Recap: Key Concepts and Formulas to Remember

Primary vs Secondary data definitions and purposes.
Representativeness and randomness: what makes a sample reflect the population?
Statistical significance vs practical significance.
Margin of error for a proportion (large population):
- $MOE = z_{\,\alpha/2} \sqrt{\frac{p(1-p)}{n}}$
- Where: $n$ = sample size, $p$ = estimated proportion, $z_{\alpha/2}$ = z-score for the desired confidence level.
- If $p$ unknown, use the conservative estimate $p = 0.5$ to maximize $MOE$.
Real-world constraints: cost, feasibility, and trade-offs in designing surveys (e.g., $5 per completion, large-scale nationwide sampling costs).
Critical evaluation questions for data sources:
- What is the sampling frame and geography?
- How was randomness achieved and was there any nonresponse bias?
- What is the sample size and margin of error?
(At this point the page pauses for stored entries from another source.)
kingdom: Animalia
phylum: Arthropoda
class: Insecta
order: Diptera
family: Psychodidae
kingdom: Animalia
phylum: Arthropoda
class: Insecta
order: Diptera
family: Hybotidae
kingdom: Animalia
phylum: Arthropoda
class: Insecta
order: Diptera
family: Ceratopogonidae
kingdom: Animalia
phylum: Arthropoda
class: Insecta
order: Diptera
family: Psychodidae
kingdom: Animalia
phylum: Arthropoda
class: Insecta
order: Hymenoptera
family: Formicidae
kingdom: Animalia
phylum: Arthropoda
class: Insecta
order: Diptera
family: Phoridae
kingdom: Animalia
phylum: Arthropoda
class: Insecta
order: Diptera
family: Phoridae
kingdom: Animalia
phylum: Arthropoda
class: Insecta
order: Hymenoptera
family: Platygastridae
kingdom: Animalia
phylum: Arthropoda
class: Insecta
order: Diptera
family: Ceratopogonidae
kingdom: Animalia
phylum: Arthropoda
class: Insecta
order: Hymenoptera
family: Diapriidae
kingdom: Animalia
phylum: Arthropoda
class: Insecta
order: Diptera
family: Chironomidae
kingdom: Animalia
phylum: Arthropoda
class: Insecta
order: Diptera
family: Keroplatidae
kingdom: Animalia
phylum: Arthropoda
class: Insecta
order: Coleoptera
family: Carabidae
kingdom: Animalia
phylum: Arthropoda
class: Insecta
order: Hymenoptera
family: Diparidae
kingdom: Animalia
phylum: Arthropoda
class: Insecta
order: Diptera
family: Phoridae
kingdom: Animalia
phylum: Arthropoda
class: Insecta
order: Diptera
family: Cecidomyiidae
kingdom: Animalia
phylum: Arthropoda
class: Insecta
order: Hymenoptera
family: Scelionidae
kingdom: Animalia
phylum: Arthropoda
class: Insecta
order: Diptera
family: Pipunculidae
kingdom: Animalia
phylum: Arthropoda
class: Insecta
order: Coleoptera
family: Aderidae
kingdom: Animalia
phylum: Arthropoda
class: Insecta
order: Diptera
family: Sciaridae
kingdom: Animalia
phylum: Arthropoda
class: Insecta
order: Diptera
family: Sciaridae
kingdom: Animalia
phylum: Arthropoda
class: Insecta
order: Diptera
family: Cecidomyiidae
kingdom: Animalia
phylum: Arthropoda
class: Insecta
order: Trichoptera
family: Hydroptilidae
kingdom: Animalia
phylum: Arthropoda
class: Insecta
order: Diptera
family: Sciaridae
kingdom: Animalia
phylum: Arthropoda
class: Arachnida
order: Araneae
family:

Is it reported?
- Who funded the study, and could there be vested interests?
- What is the exact question wording and potential measurement bias?
Practical nuance: secondary data can be misinterpreted if the question it answers differs from your research question; always align data source with your research objective.

Next Steps and Preparedness

Review the APR Research Portal and explore at least three sources relevant to a potential project.
Practice evaluating a secondary data source by identifying its population, sampling method, and stated limitations.
Prepare a short reflection on how you would design a primary study to answer a why-question that secondary data cannot, using insights from today’s lecture.